## Task to carry out
Can you copy out the entire Star Trek movie review below, word for word and including the comment at its end?

## Excerpt provided
- - - - -

The original actors aren't in this Star Trek movie of course, with the exception of Spock who has a very important role. But those they chose to play younger versions of the crew are excellent. They could have easily degenerated into imitating the originals but instead they manage to inhabit their characters. Scotty (who's always been my personal favorite on the Enterprise) could easily be just a Scottish stereotype, but Mr. Pegg who plays him is brilliant in the part. The same for Chekov, who is also known for his accent.
That's another point I liked incidentally: Everybody gets their screen time. Sulu engages in considerable daring do, Chekov is constantly figuring things out and saving the day, Uhura doesn't take anything off of anybody. McCoy saves Kirk's chestnuts several times and Scotty saves the Enterprise like the genius engineer he truly is. And there is that winsome air of humor permeating the whole film that the best Star Trek episodes and movies always had.
As a Trekker (not a "Trekkie", if you please. Trekkies are so gauche, you know.) this film had everything I wanted. But at the same time is it's so open and fun and lacking in geekiness that someone stumbling upon it for the first time would enjoy it just for the story and the characters.
The story was very Star Trek, I thought, not too deep this time out but a great adventure about saving the universe. The Enterprise bridge has somewhat brighter colors than on TV but everything was where it should be. One thing I particularly enjoyed is that the engine room looks like, well, an engine room. I read that they filmed it in the bowels of a Budweiser plant and it reminds you of some old steam ship that's been refitted to burn antimatter. There is one brief scene not suited for kids in which Kirk is in bed with a green alien girl at Star Fleet Academy, but they don't really show anything. Also, Kirk seems to get the snot beaten out of him quite a bit in this film.
The whole movie reminds me of the novels they used to publish about "Kirk and Spock: The Early Days." We're definitely getting the DVD when it comes out.
1 comment:
I went into an aeronautics career because of Star Trek, so I know what you mean.

- - - - -

## Collected material
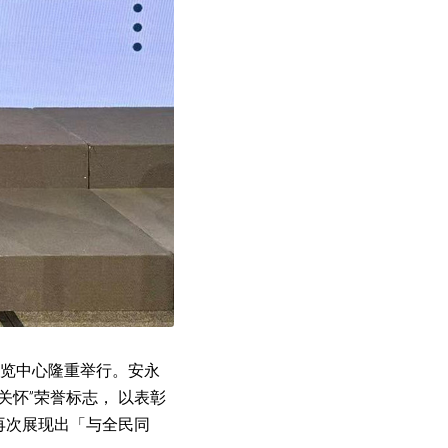
议展览中心隆重举行。安永
展关怀”荣誉标志， 以表彰
再次展现出「与全民同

- - - - -

## Finished task
The original actors aren't in this Star Trek movie of course, with the exception of Spock who has a very important role. But those they chose to play younger versions of the crew are excellent. They could have easily degenerated into imitating the originals but instead they manage to inhabit their characters. Scotty (who's always been my personal favorite on the Enterprise) could easily be just a Scottish stereotype, but Mr. Pegg who plays him is brilliant in the part. The same for Chekov, who is also known for his accent.
That's another point I liked incidentally: Everybody gets their screen time. Sulu engages in considerable daring do, Chekov is constantly figuring things out and saving the day, Uhura doesn't take anything off of anybody. McCoy saves Kirk's chestnuts several times and Scotty saves the Enterprise like the genius engineer he truly is. And there is that winsome air of humor permeating the whole film that the best Star Trek episodes and movies always had.
As a Trekker (not a "Trekkie", if you please. Trekkies are so gauche, you know.) this film had everything I wanted. But at the same time is it's so open and fun and lacking in geekiness that someone stumbling upon it for the first time would enjoy it just for the story and the characters.
The story was very Star Trek, I thought, not too deep this time out but a great adventure about saving the universe. The Enterprise bridge has somewhat brighter colors than on TV but everything was where it should be. One thing I particularly enjoyed is that the engine room looks like, well, an engine room. I read that they filmed it in the bowels of a Budweiser plant and it reminds you of some old steam ship that's been refitted to burn antimatter. There is one brief scene not suited for kids in which Kirk is in bed with a green alien girl at Star Fleet Academy, but they don't really show anything. Also, Kirk seems to get the snot beaten out of him quite a bit in this film.
The whole movie reminds me of the novels they used to publish about "Kirk and Spock: The Early Days." We're definitely getting the DVD when it comes out.
1 comment:
I went into an aeronautics career because of Star Trek, so I know what you mean.